Adults with ADHD struggle to manage clutter, stay on track, and finish work. They may interrupt others or speak without thinking. They are frequently distracted when driving, reading, and performing other chores, which leads to problems at work and at home. Adults with ADHD may forget important things they have just said or done, but they do not forget who you are.
ADHD does not cause people to forget what they've read or what they're going to say next. Instead, it causes them to be distracted by things around them and their inability to focus on more than one thing at a time. This can lead to forgetting what you've read in a book or talking over your shoulder while texting someone else.
People with ADHD often know what they're going to say before they say it. But they can't keep their thoughts to themselves! Those around them may find adults with ADHD's thoughts wandering all over the place or their commentsating about one topic while another person is trying to talk to them.
People with ADHD can remember everything that has ever happened to them and everything that everyone around them has ever said to them. The problem is that they cannot keep these memories in their heads long enough to use them intelligently. When someone with ADHD tries to concentrate on two things at once, they very quickly lose track of both sets of information.
People with inattentive ADHD have difficulty paying attention to details, are often distracted, frequently struggle to organize or complete work, and frequently neglect everyday responsibilities (such as paying bills on time or returning phone calls). In addition, they may appear to be unaware of what others are saying or doing. Inattentive ADHD can also lead to problems with judgment and decision-making. Frequently, those with inattentive ADHD try to do too much at once. They may plan to finish a project before going to bed but end up watching the same movie over and over again instead.
Inattentive ADHD is different from being simply "daydreaming" or "focused on something else." With inattentive ADHD, someone cannot pay attention to two things at once; they are only able to focus on one thing at a time. On any given day, an individual with inattentive ADHD might find themselves completely focused on something while talking with you but unable to remember your name three minutes later. This kind of behavior is not intentional and does not mean that the person with inattentive ADHD is ignoring you. They are just unable to give their full attention to both you and the task at hand.
Inattentive ADHD can also cause problems with self-control.
Every kid or adult with ADHD I've ever examined has a few favorite hobbies in which they can focus, maintain effort, and use working memory with ease. But they have so many problems in practically everything else they do. Some prefer to call this condition "disordered attention."

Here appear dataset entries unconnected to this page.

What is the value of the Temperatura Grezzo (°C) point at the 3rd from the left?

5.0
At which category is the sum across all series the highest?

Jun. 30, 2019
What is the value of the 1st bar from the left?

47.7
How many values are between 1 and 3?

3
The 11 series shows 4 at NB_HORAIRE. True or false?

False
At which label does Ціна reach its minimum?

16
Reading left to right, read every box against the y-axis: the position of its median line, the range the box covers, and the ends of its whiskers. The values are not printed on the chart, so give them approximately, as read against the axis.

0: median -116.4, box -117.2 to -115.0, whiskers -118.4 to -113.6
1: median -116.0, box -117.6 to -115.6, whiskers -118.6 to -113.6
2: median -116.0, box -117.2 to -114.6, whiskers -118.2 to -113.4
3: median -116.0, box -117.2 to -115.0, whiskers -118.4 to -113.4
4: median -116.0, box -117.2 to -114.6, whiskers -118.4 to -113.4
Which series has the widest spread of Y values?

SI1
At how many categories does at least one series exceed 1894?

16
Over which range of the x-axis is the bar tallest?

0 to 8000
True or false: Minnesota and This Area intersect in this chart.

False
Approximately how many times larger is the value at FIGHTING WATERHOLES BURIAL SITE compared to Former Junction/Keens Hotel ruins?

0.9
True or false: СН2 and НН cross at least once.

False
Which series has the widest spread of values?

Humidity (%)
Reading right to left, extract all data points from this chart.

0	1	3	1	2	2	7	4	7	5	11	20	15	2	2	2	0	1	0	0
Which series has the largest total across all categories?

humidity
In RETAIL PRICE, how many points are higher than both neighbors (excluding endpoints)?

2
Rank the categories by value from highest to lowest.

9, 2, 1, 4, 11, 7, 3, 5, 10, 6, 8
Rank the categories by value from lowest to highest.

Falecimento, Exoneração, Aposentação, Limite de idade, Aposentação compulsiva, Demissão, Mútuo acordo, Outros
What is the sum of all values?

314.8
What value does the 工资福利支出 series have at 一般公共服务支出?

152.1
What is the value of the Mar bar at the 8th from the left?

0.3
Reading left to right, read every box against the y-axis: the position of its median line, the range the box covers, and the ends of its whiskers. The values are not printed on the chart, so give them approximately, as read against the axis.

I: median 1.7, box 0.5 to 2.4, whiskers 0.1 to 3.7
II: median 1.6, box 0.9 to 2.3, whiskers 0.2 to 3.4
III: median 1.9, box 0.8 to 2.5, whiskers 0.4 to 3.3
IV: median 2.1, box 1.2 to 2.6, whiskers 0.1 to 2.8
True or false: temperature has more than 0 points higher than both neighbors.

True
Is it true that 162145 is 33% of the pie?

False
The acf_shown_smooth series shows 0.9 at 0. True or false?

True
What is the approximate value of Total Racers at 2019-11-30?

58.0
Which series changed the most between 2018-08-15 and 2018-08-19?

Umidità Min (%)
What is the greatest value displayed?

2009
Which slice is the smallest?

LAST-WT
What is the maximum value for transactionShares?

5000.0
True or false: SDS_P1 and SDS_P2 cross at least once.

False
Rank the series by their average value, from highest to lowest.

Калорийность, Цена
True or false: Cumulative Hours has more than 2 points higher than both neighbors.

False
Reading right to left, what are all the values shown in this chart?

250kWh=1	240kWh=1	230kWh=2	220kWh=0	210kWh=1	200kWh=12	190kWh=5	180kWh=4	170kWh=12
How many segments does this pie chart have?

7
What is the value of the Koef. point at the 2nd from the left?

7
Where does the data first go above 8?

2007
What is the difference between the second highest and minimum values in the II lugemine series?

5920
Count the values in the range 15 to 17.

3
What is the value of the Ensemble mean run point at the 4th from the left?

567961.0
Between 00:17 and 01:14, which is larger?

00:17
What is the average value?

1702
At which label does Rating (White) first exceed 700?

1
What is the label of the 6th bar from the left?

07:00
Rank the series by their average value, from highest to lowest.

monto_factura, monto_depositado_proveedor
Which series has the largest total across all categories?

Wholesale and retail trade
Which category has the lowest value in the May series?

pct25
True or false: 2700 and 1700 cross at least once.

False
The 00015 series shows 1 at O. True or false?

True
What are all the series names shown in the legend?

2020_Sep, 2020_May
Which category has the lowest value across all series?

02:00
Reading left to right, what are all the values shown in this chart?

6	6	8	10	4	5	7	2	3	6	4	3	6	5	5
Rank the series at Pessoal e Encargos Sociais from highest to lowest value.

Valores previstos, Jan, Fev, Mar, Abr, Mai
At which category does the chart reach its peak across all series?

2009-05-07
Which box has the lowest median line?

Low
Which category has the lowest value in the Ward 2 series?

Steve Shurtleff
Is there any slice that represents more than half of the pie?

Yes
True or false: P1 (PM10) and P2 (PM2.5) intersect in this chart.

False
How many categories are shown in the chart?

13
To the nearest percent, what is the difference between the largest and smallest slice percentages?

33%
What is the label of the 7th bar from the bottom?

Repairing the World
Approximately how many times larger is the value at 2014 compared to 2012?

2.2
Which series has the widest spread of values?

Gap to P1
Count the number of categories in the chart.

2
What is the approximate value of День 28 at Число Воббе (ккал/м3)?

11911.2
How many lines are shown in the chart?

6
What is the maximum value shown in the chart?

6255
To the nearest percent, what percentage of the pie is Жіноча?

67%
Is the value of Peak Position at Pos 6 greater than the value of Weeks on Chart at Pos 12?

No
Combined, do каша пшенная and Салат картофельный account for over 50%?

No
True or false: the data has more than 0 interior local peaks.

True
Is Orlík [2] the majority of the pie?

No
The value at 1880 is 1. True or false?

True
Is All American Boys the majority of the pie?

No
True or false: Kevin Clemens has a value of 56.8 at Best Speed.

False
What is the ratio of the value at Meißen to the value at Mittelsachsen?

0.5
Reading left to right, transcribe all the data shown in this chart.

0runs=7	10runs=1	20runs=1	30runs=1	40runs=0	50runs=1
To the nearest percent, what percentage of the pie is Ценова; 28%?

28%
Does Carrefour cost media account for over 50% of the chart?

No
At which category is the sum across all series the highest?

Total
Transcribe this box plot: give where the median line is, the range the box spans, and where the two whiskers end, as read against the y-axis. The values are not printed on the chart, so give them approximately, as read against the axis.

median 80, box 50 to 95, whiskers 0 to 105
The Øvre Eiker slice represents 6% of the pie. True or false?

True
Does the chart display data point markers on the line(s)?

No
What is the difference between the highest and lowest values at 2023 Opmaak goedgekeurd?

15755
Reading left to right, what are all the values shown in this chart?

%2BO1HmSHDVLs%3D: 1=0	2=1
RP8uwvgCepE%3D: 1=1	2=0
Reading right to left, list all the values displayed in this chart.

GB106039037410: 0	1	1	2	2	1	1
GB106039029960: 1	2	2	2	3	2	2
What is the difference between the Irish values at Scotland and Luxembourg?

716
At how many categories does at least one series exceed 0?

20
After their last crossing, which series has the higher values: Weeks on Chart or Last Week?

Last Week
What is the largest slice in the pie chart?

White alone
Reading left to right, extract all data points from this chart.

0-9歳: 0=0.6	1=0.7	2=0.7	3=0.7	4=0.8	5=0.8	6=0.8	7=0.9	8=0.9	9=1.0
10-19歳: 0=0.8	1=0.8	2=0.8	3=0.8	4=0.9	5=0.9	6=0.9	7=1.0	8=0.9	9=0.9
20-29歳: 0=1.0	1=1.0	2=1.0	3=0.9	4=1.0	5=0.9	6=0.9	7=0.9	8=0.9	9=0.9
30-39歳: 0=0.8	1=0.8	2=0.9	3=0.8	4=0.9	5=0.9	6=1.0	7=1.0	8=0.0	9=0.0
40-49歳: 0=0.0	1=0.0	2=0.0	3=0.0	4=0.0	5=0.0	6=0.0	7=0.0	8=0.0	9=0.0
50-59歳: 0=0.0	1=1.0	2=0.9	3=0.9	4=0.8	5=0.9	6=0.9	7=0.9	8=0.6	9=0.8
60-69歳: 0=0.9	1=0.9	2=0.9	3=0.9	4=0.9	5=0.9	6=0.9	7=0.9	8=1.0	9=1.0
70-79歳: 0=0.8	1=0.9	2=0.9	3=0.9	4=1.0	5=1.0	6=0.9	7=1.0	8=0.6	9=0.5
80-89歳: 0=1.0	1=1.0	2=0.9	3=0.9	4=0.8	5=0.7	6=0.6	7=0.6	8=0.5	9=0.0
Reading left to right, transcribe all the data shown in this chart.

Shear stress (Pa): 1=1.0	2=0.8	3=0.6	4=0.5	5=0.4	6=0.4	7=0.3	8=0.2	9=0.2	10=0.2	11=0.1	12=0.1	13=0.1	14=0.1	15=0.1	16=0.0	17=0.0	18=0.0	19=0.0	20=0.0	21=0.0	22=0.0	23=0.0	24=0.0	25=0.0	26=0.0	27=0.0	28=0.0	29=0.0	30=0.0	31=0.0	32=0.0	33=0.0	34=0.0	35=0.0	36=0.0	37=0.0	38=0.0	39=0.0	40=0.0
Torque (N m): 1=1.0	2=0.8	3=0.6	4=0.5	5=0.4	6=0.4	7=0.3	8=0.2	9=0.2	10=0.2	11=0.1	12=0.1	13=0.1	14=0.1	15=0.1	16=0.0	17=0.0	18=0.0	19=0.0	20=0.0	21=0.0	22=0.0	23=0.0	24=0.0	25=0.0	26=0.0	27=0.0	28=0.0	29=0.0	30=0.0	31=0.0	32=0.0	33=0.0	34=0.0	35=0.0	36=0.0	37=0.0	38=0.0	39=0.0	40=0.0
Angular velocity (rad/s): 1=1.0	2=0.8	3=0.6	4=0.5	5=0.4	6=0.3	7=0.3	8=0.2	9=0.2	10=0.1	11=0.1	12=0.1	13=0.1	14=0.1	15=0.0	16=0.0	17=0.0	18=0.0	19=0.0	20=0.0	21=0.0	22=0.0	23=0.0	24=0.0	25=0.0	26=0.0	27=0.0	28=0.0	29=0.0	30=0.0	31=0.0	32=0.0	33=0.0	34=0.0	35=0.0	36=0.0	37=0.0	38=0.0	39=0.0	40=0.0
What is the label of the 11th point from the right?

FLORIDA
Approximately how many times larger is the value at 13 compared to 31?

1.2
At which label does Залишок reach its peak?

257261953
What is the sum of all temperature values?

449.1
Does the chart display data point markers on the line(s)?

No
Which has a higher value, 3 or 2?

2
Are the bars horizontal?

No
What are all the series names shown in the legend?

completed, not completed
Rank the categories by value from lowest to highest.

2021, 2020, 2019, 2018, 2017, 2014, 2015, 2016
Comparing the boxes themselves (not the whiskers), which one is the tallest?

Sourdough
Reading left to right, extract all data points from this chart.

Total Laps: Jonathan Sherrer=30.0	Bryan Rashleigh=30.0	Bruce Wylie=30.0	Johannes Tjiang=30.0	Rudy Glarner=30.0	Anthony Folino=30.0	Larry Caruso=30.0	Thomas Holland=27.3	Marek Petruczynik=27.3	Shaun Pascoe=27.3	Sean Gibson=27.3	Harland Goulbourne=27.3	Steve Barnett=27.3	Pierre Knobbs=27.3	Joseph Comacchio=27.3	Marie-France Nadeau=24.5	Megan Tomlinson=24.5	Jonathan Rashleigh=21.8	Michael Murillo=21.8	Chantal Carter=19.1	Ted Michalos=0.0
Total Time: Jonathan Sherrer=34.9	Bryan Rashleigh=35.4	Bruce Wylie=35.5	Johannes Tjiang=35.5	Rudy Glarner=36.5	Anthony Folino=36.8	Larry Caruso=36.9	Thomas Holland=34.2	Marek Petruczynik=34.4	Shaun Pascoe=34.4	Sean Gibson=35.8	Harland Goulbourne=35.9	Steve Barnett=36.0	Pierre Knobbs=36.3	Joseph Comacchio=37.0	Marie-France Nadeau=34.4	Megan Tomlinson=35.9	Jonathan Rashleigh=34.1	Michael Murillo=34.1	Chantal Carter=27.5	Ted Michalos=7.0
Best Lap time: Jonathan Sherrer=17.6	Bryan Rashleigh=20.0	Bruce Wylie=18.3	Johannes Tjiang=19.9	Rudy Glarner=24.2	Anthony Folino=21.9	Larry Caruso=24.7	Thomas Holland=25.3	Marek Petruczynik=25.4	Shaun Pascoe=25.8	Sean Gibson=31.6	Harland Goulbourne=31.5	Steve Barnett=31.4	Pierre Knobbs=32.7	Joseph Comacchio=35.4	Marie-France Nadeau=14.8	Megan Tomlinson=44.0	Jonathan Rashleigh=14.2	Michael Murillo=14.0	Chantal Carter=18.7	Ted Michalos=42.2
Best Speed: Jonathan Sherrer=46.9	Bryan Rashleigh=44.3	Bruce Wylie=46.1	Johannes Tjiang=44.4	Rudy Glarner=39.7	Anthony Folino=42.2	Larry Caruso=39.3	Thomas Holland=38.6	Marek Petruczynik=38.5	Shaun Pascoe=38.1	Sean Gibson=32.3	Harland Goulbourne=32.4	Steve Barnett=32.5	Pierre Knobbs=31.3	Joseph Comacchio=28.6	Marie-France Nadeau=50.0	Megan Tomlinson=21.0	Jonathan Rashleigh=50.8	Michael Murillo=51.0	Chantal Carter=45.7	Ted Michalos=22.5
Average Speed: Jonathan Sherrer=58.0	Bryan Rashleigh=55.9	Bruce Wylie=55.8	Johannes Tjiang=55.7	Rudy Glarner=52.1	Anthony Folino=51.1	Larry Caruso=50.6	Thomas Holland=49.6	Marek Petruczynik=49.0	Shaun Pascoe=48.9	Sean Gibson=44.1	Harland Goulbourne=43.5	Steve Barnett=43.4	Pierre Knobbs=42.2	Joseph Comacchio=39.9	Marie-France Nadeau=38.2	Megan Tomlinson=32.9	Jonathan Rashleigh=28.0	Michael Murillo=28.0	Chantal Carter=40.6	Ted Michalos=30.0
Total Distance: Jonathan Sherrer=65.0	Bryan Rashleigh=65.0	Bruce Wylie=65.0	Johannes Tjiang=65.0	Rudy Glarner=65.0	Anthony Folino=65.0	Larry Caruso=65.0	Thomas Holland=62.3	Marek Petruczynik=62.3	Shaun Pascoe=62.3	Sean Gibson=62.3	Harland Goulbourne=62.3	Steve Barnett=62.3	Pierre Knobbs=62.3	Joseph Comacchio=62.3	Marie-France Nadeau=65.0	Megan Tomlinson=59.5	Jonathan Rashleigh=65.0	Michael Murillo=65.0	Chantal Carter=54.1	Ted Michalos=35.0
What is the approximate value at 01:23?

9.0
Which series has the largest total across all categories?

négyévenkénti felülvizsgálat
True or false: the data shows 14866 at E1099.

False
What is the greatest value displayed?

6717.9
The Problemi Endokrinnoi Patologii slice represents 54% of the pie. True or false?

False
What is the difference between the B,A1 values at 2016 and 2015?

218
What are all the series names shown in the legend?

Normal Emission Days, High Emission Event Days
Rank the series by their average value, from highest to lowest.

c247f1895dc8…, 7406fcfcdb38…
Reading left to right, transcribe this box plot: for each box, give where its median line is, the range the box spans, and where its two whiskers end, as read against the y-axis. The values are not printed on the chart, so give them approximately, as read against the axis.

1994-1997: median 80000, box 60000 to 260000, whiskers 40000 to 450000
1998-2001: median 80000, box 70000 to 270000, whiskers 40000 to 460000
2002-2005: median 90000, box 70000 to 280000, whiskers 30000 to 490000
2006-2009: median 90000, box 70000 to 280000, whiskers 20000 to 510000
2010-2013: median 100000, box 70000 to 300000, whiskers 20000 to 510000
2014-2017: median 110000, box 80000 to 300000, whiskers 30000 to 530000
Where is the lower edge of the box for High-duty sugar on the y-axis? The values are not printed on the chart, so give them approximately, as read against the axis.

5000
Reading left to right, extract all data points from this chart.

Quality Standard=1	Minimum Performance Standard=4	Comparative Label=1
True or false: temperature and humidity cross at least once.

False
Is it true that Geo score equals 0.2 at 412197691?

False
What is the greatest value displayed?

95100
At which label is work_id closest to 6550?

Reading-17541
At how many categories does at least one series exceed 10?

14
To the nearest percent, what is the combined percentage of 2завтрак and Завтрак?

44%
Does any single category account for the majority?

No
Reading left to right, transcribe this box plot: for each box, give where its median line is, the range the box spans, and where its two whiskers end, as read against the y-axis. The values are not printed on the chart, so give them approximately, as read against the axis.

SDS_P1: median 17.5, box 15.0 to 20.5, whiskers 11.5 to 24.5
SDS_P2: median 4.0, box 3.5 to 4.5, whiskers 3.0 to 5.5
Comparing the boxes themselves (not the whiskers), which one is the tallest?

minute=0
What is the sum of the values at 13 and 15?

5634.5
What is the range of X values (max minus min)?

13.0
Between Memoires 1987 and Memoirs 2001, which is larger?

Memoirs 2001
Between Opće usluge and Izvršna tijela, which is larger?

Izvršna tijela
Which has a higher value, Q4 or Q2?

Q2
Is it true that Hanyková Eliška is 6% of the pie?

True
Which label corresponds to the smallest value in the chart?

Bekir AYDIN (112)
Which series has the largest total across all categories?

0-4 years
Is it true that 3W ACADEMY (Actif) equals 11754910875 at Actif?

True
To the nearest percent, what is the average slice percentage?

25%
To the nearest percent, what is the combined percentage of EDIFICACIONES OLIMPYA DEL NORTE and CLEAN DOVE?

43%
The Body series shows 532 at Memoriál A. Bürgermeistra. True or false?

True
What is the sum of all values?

With proper treatment, adults with ADHD can be very successful at jobs that are not too demanding. They may need occasional breaks to keep alert and focused. Sometimes these individuals may feel like their brains are on pause button. When they return to their work, they may find themselves slowed down by what seems like forgotten material or ideas that have been lost during the break.
People with ADHD often go through life making the same mistakes over and over again. In fact, research shows that it's likely someone with ADHD will have at least one major accident in his or her lifetime. These people tend to be in more accidents overall, such as car crashes, falls, and fights. If they do any type of physical activity, they're likely to have attention problems while they're doing it. For example, an individual with ADHD who wants to play soccer might lose track of where the ball is after several moments of not paying attention, thus causing him or her to trip over their own feet.
Some kids with ADHD enjoy things that come easily, such as playing video games or jumping on trampolines.
People with ADHD are both perplexed and annoyed by the secrets of the ADHD brain, which include the sporadic capacity to be super-focused when engaged, as well as being challenged and unable to begin and complete endeavors that are personally dull. It's not that they don't want to or are incapable of completing tasks. Rather, they just can't seem to get started or finish what they start.
For example, if you ask an adult with ADHD how he or she is doing, the answer might be "Not great, but things are getting better." This reflects the fact that symptoms tend to improve as adults with ADHD develop coping skills and learn how to manage their conditions. However, because adults with ADHD have not been given clear directions on how to best deal with their difficulties, they often experience repeated episodes of deterioration and recovery. The overall impact of this fluctuating behavior is one of constant frustration for those around them.
Young people with ADHD struggle with issues such as poor self-esteem and impaired social skills due to their inability to maintain focus or complete tasks. They may also suffer from anxiety disorders such as separation anxiety and obsessive compulsive disorder (OCD). Research shows that children and adolescents with ADHD are at increased risk for developing other health problems later in life, such as obesity, depression, and psychosis. Adults with ADHD are more likely than others to suffer from these problems as well.
It is important to recognize that thoughts are different from feelings.